The Art & Science of Sound -

Music As Memory Therapy

Got an old iPod, or some other gently used audio equipment that is in factory-operating condition laying around that you don’t use anymore? There are people who might benefit greatly by you removing it from that junk drawer in the kitchen and sending it their way. 

It’s almost a meaningless cliché at this point – and that’s not a good thing – but music is emotion. Music is the neurological translation of feelings into something tangible and shareable. Music makers are translators, and everyone involved in the creation or sharing of music is involved in the sharing and translation of emotion. Since the essence of being human is our ability to feel and intellectualize emotion, it stands to reason that music is a basic human necessity.

Current estimates place the number of Americans with some form of Alzheimer or dementia at 5.1 million, so it’s safe to say we’re all in this together. Like most other Americans, I have a relative with Alzheimer’s. I no longer can communicate with her as she no longer remembers who I am but there is still music. Frank Sinatra and the Big Bands bring about a peace and a calm and that ever-diminishing smile, but so do the Beach Boys and Curtis Mayfield.
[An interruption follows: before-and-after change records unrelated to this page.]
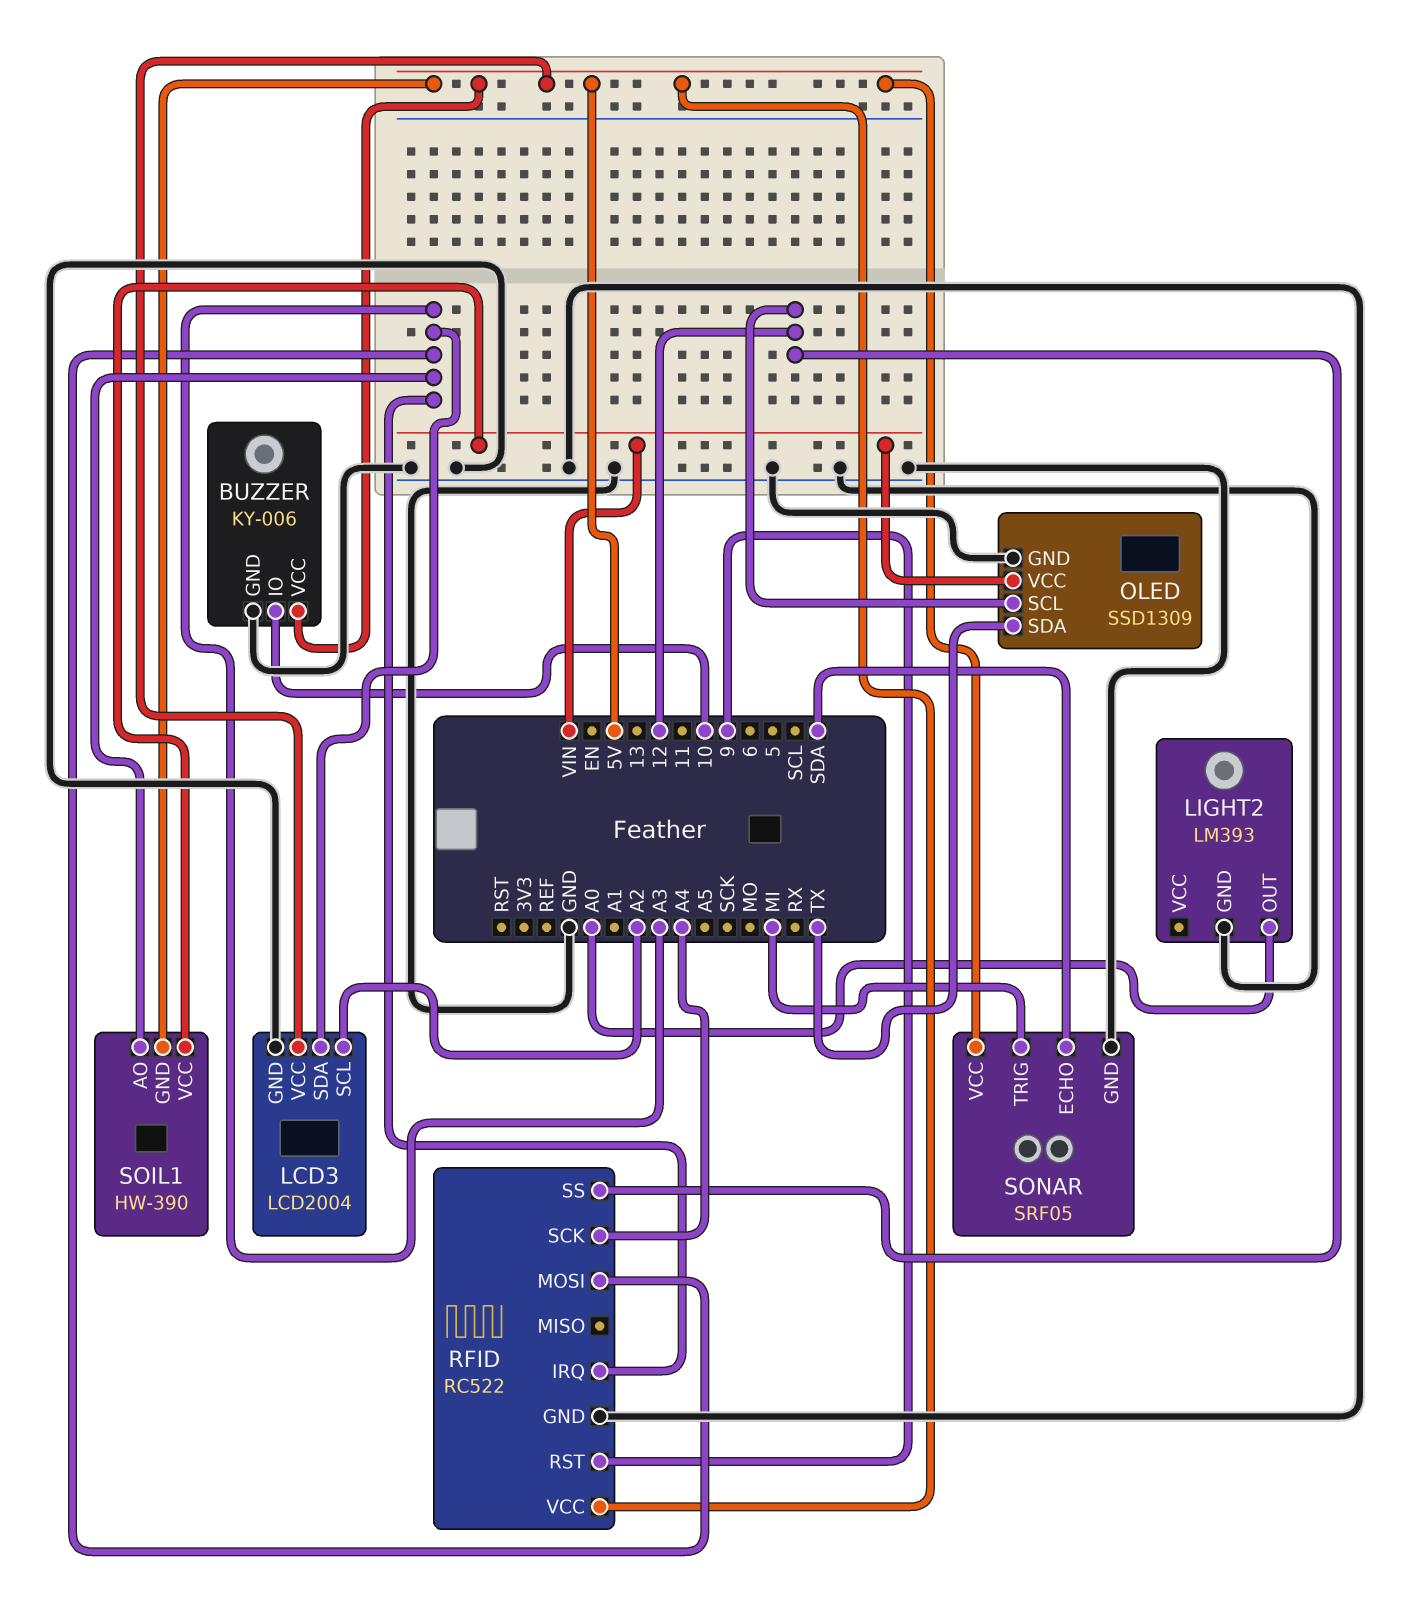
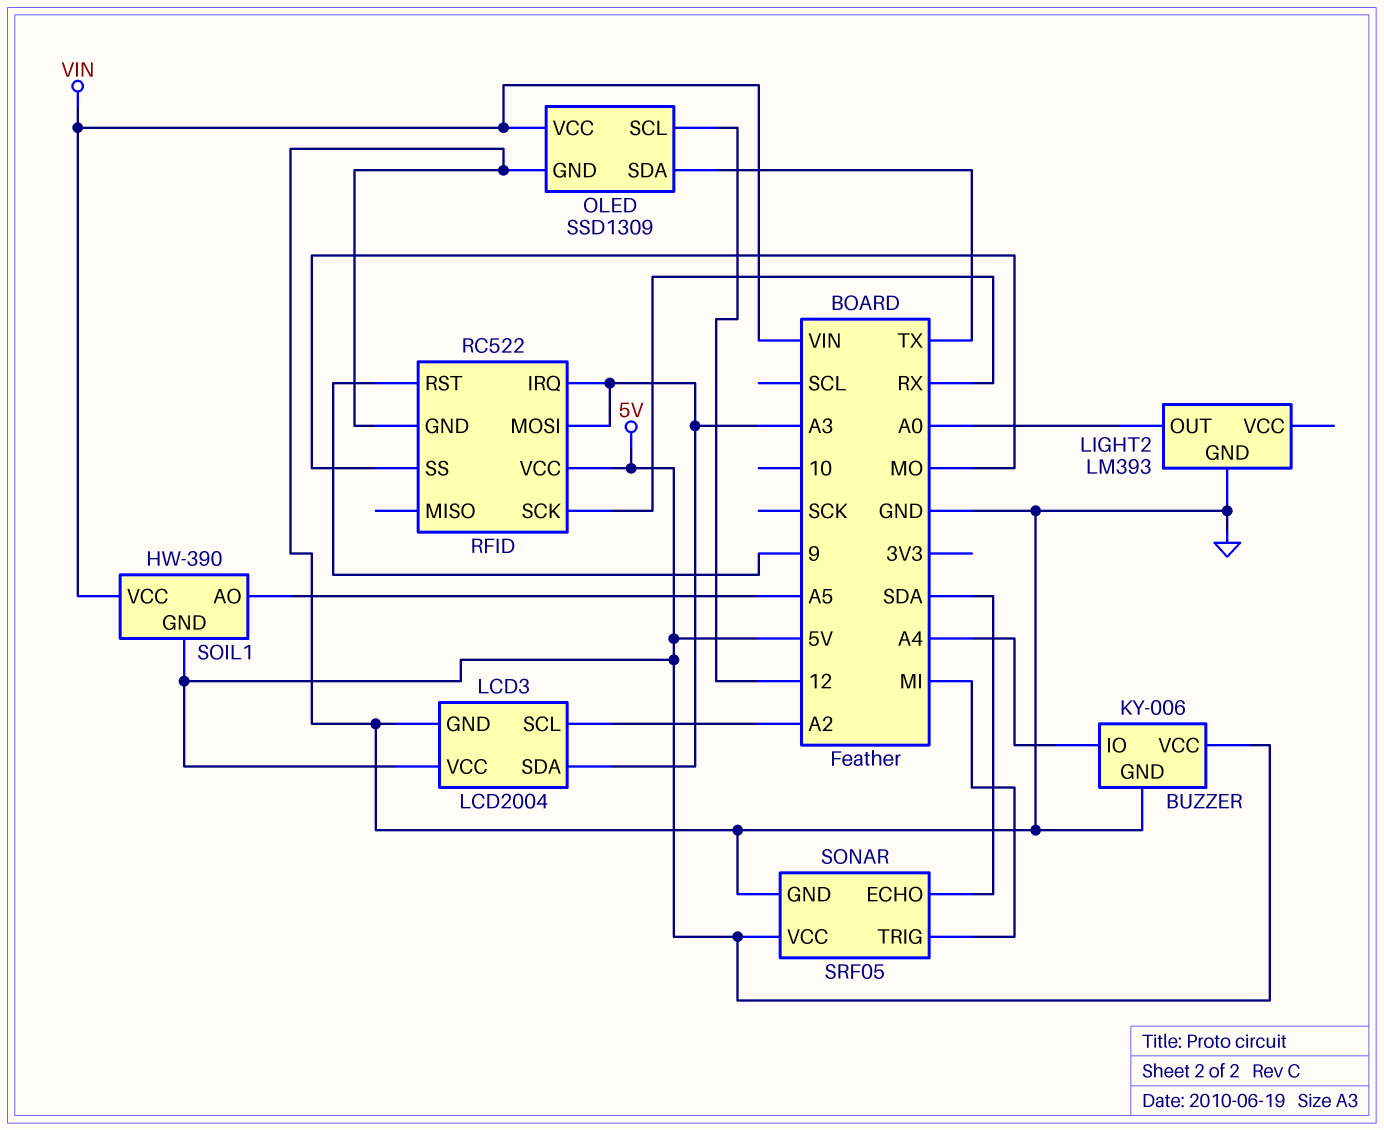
BUZZER pin IO: 10 -> A4
RFID pin SCK: A4 -> RX
RFID pin SS: 12 -> MO
SOIL1 pin AO: A3 -> A5

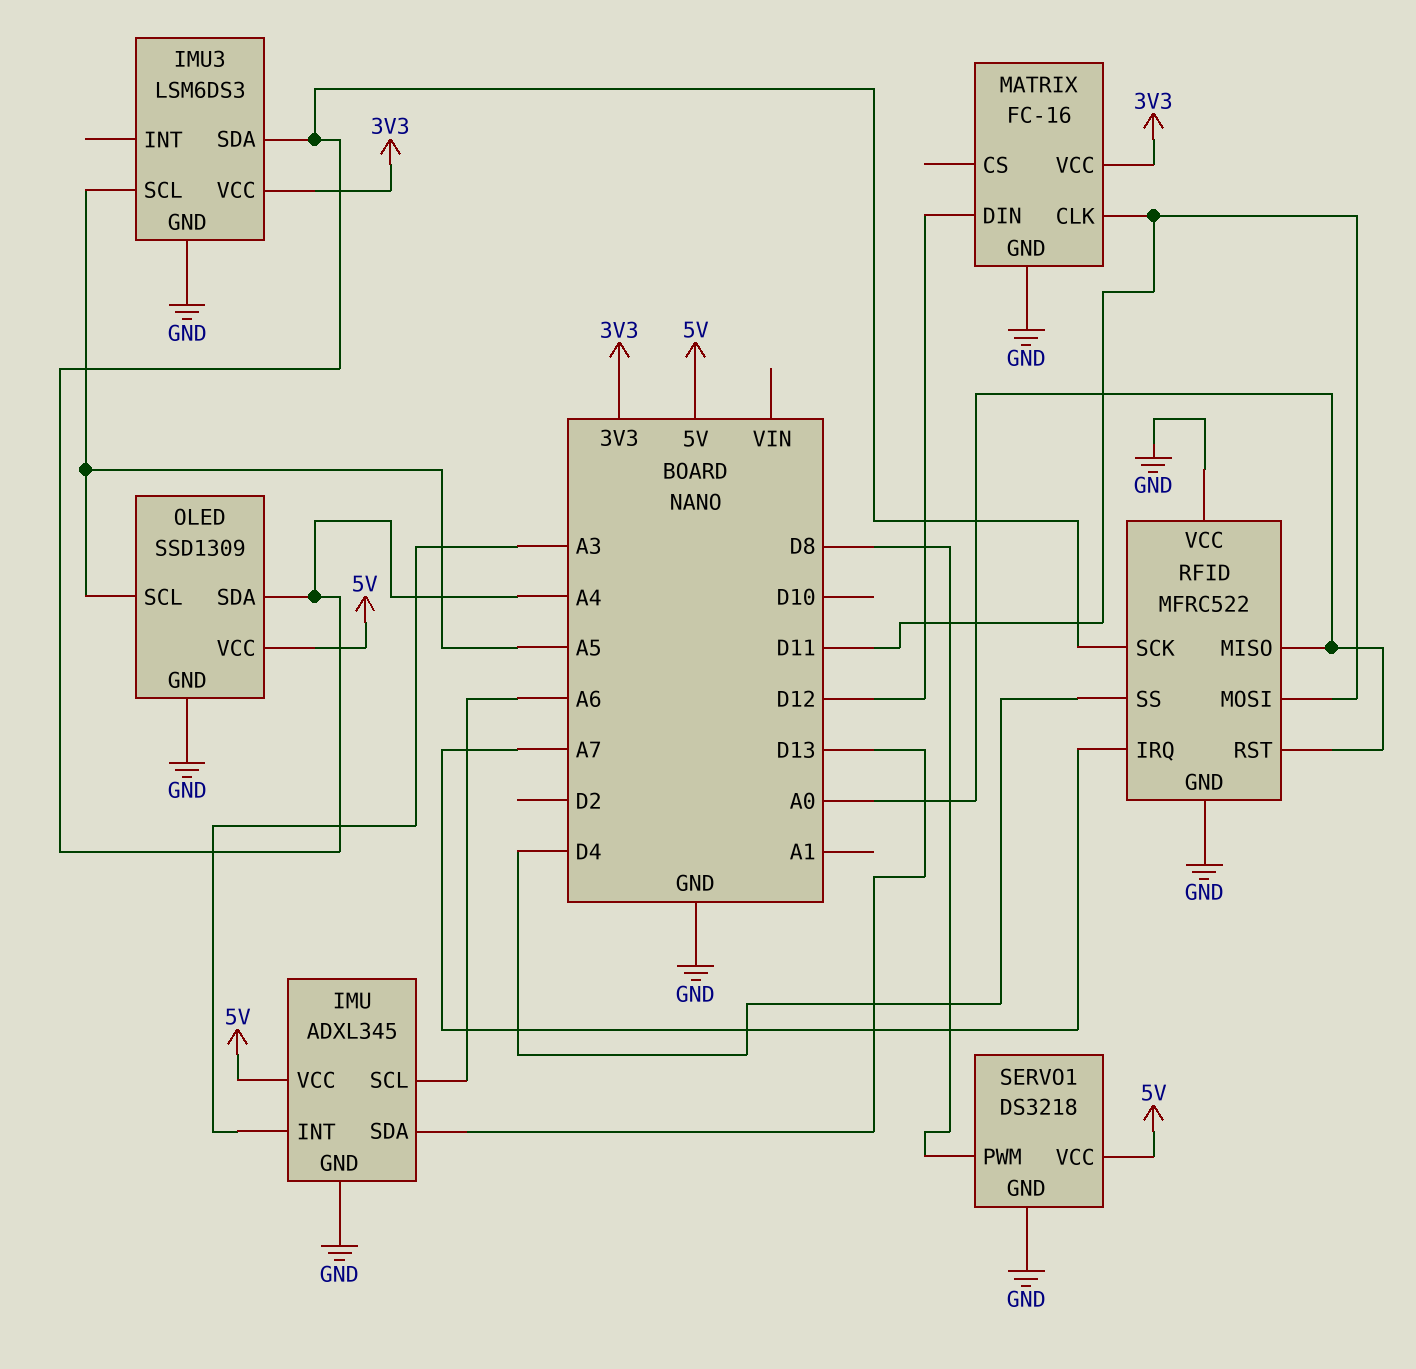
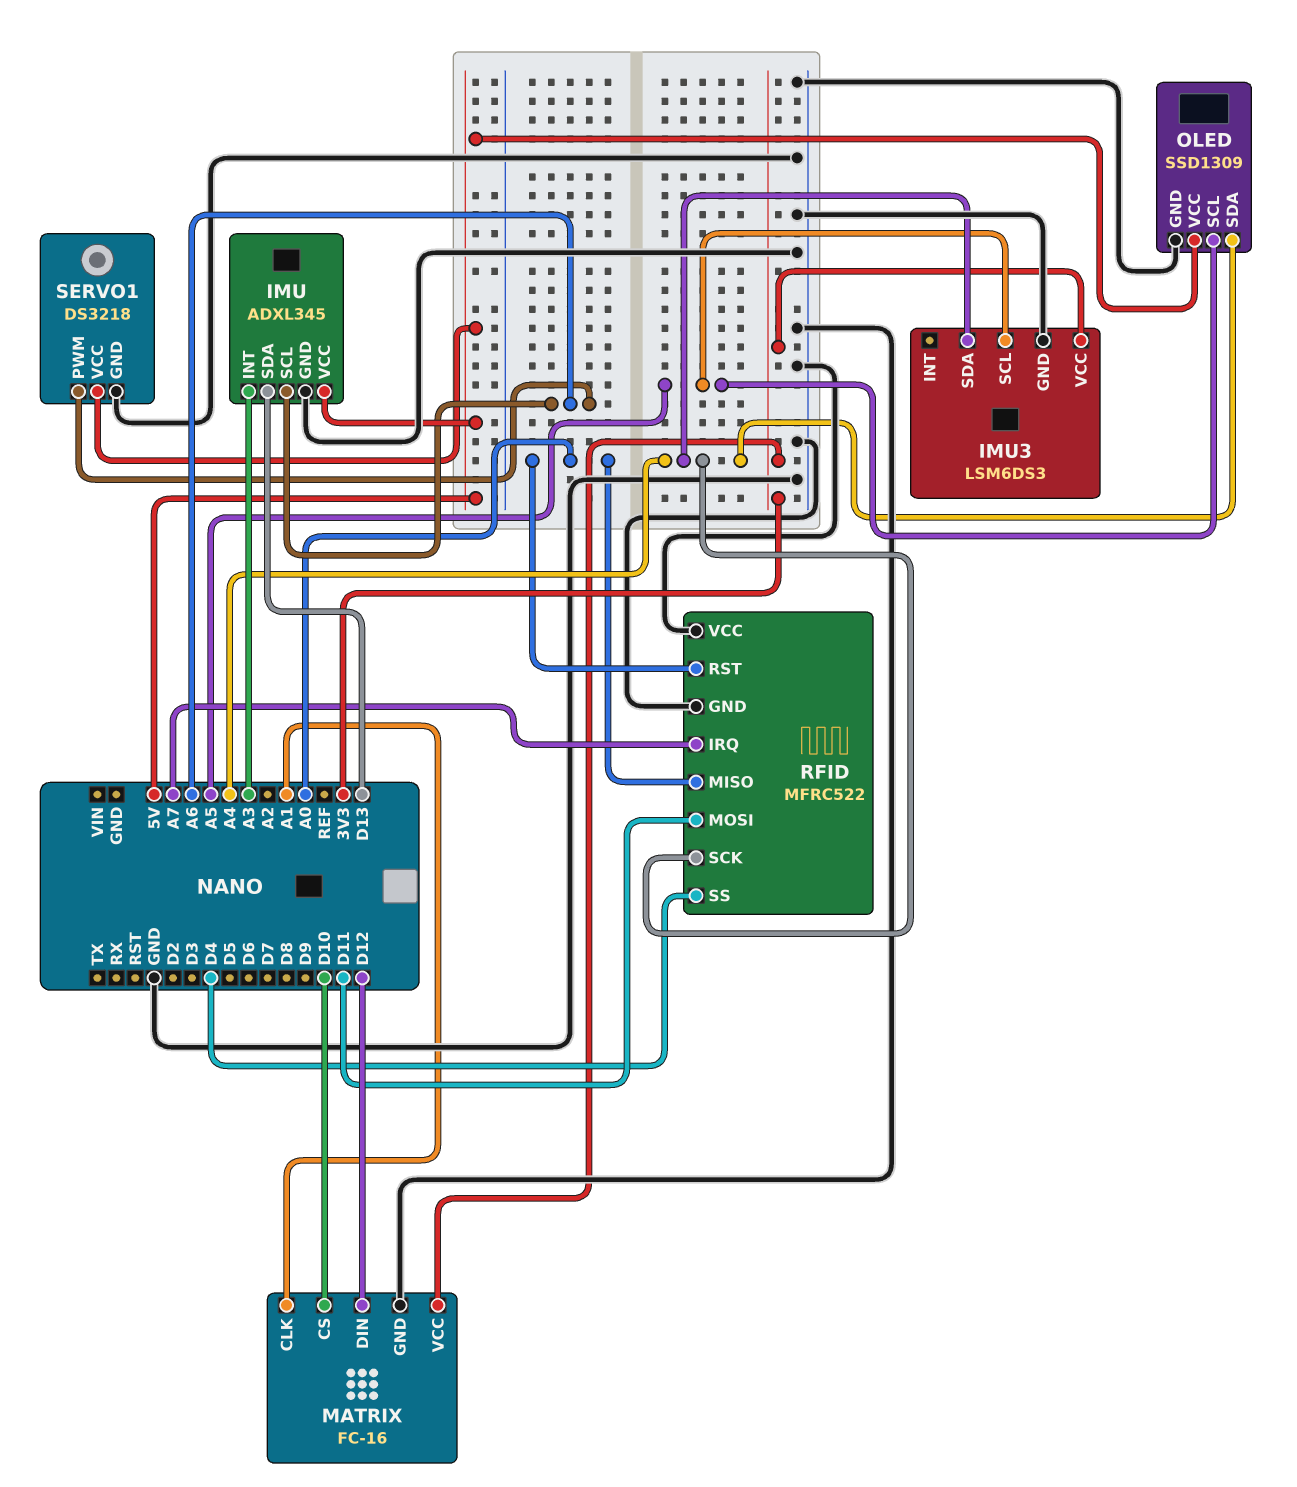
MATRIX pin CLK: D11 -> A1
MATRIX pin CS: none -> D10
SERVO1 pin PWM: D8 -> A6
No singer am I, but every once in a while I’ll belt out a tune for her (a capella of course) and the connection is as strong as ever.

The music of her formative years or of my youth was no better than the music being made today, but the difference is the music of our youth ties us to our emotional pasts – our first loves, our first losses, the freedom of youth, the anxiety of being young. Emotion and memory are very closely tied together. Think about the first time you fell in love and now go find that song you remember about him or her. Play the song. See what I mean? “Music imprints itself on the brain deeper than any other human experience,” says noted neurologist Oliver Sacks. “Music evokes emotion, and emotion can bring with it memory…it brings back the feeling of life when nothing else can.”

Musical experience (and aptitude) are often the last mental skills to disappear, so caregivers are increasingly depending on music to keep contact with persons suffering from advanced stages of dementia. Lyrics, when set to music, are retained more often than lyrics recited to patients and group singing brings about a reawakening of personality otherwise obscured by the disease. Dancing has also been shown to open up ambulatory patients to their caregivers – the dancing leads to very basic displays of affection like hand-holding, hugging and kissing, and those displays in turn open up some memories. None of this is a cure, but it is a way to stay in touch with someone you love for as long as possible. 

So, hold on to your music because it’s the key to your life in more ways than we can imagine, and share the joy of music with those you are afraid of losing touch with – regardless of the reason, but most especially those whose memories are fading away.